(Chart comprehension data)
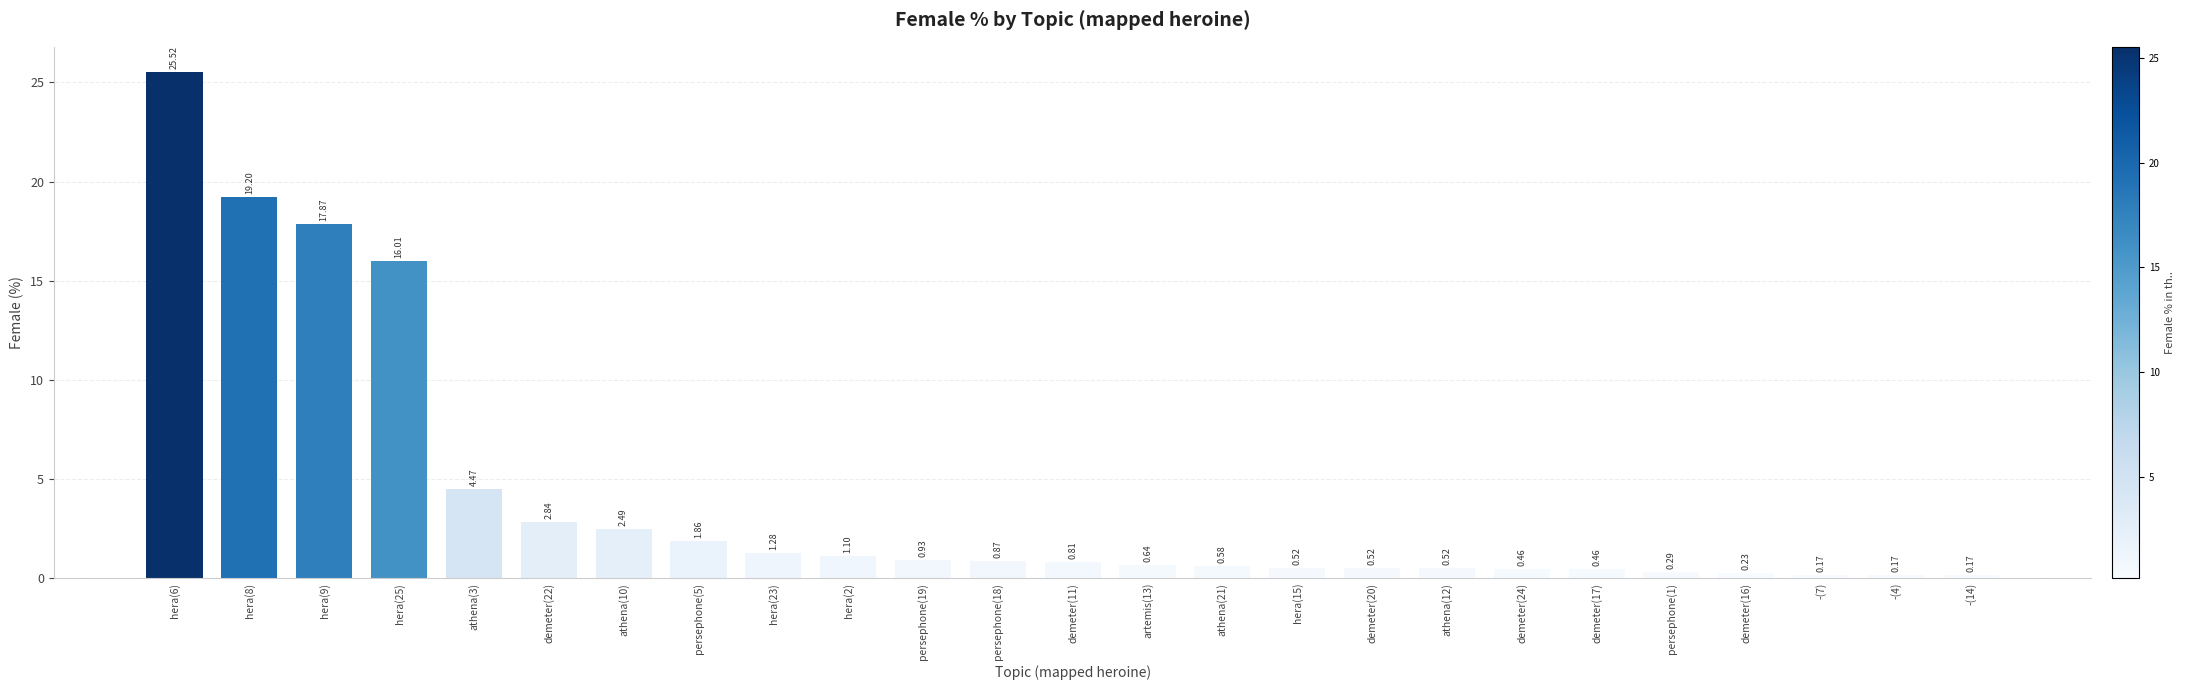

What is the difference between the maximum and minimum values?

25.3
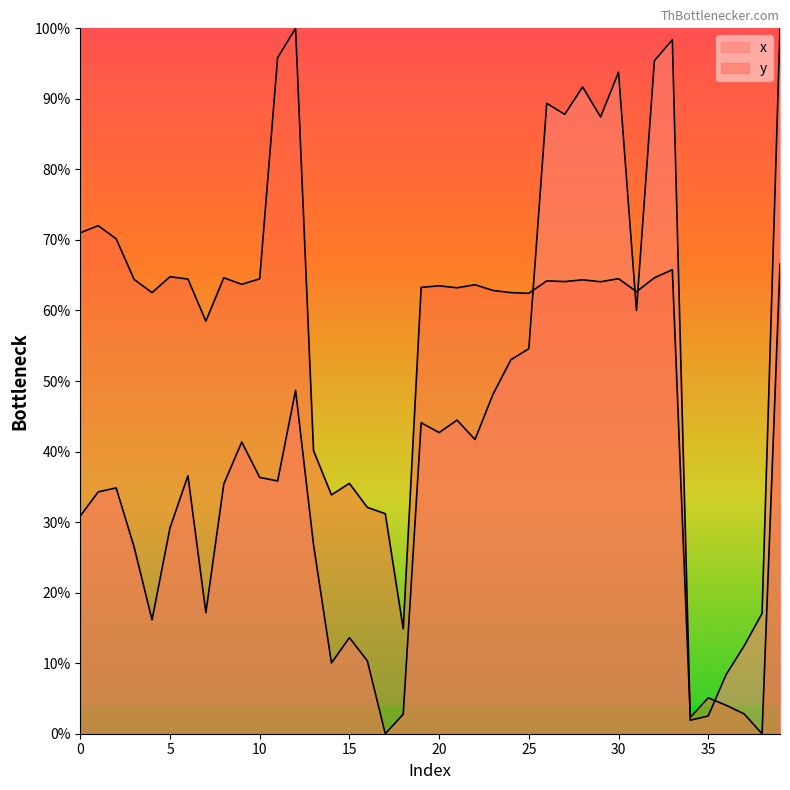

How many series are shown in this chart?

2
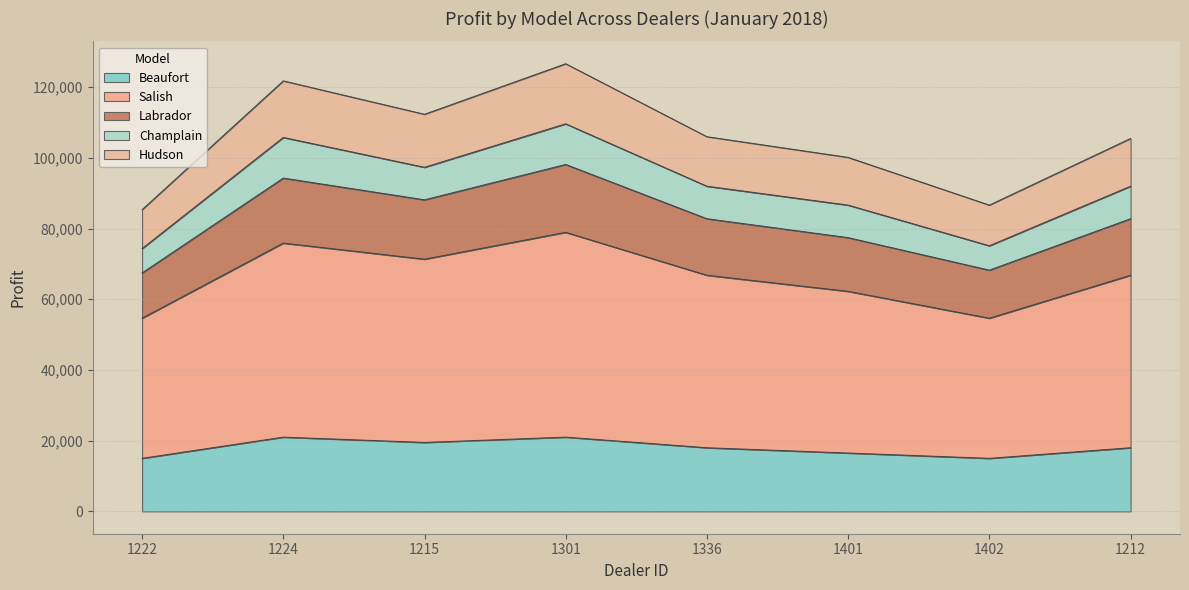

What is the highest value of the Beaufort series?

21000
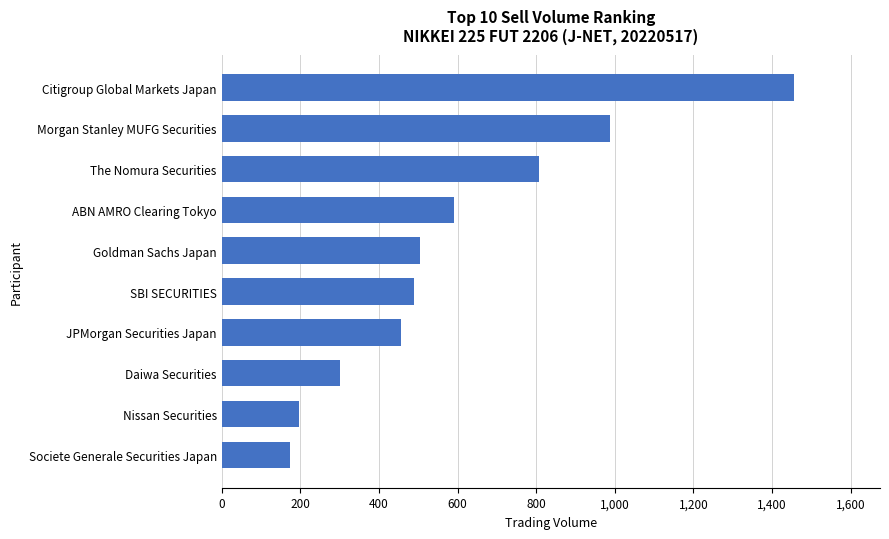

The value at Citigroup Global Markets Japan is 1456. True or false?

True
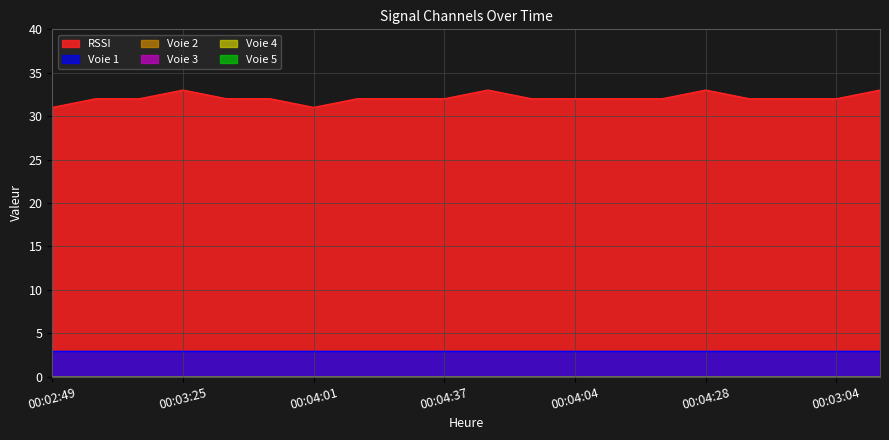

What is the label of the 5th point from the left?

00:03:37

■ YOUR ASSIGNMENT: Rewrite every row with "chart" swapped for "graph" and everything else kept the same, omitting the pictures.

■ ANSWER SPACE:
What is the difference between the maximum and minimum values?

25.3

How many series are shown in this graph?

2

What is the highest value of the Beaufort series?

21000

The value at Citigroup Global Markets Japan is 1456. True or false?

True

What is the label of the 5th point from the left?

00:03:37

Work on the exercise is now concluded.